From Select a database, select tpcch.
In the query editor, enter:
```
SELECT * FROM query01;
```
Materialize relies on you already having created a materialized view with this name, which you did the Materialize CLI a few steps back.

In a production setting, you might want to let users find views' underlying queries. For example, you might store the underlying queries in a GitHub repository, and provide a link to the repository as a comment.

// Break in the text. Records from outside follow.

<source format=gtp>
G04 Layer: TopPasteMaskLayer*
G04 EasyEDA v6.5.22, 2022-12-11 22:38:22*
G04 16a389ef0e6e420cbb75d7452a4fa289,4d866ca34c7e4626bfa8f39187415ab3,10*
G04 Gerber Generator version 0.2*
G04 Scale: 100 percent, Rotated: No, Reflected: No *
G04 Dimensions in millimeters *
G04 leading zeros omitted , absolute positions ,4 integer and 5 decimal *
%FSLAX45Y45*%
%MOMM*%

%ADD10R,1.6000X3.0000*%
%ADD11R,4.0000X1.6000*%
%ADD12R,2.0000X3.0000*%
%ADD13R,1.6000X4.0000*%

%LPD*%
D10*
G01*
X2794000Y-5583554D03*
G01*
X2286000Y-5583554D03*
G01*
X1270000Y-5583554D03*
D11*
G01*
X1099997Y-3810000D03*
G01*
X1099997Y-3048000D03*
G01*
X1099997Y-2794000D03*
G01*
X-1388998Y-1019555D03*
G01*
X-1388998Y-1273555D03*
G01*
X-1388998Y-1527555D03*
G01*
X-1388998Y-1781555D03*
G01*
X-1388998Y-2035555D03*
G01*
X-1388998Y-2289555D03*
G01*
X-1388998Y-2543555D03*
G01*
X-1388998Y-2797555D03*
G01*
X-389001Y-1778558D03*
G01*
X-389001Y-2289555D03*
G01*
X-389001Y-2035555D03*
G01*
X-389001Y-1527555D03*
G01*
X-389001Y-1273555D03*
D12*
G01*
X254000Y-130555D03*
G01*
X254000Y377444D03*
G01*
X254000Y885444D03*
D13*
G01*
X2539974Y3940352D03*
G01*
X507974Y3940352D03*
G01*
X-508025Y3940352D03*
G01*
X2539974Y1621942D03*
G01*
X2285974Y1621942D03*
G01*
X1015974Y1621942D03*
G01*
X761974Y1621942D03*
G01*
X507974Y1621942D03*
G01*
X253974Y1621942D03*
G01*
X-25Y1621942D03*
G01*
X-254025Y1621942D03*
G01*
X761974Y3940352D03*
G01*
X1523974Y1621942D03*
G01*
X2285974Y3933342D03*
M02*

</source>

Those with direct access to the materialized process through a SQL client can find the underlying queries using SHOW CREATE VIEW.
Click the large > button.

If you receive an error stating One or more sources has no closed timestamps, wait a few seconds, press enter in the query editor, and then repeat this process.
Once you see the results similar to those below, click Save, enter query01 as the query’s name, and then click Save.
When asked if you want to save this to a dashboard, click Yes please!.
Click My personal collection, and then click Create a new dashboard.
Enter tpcch as the Name, and then click Create.
Modify the size of the query01 card, and then click Save.
Click Auto-refresh, and then select 1 minute.

60 seconds is the fastest refresh rate selectable in the UI, but if you copy the URL, open a new tab and edit the end of the url to change the refresh=60 anchor to refresh=1 you can force metabase to update every second.

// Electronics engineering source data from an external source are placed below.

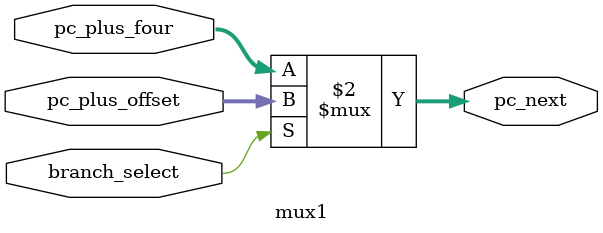
<source format=v>
`timescale 1ns / 1ps

module mux1(pc_plus_four,pc_plus_offset,branch_select, pc_next);
input [31:0] pc_plus_four;
input [31:0] pc_plus_offset;
input branch_select;
output reg [31:0] pc_next;
    // Always block to handle input changes
    always @(*) begin
        pc_next = branch_select ? pc_plus_offset : pc_plus_four;
    end

endmodule


</source>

Materialize real-time business intelligence dashboard in metabase

Recap

In this demo, we saw:

How to define sources and views within Materialize
How to query defined views in a BI tool
Materialize’s ability to serve results for views with the fastest refresh rates the tool offers

Details

Typical operation

In this demo, you “played” the role of both infrastructure engineer and business analyst; that is to say, you both deployed Materialize, as well as ran queries within your BI tool, Metabase.

To give you a sense of what this experience would look like if you were two different people, let’s highlight what the expected workflow is.

Business analysts perform ad hoc queries in Materialize to determine what queries are meaningful to them.
Business analysts then provide those queries to DBAs.
DBAs turn those queries into materialized views, and then provide the business analysts with the views' names, e.g. some_view. Business analysts then query those views from within their BI tools, e.g. SELECT * FROM some_view.

Of course, it’s possible to change this workflow to make it more self-service, etc. but this is a reasonable workflow.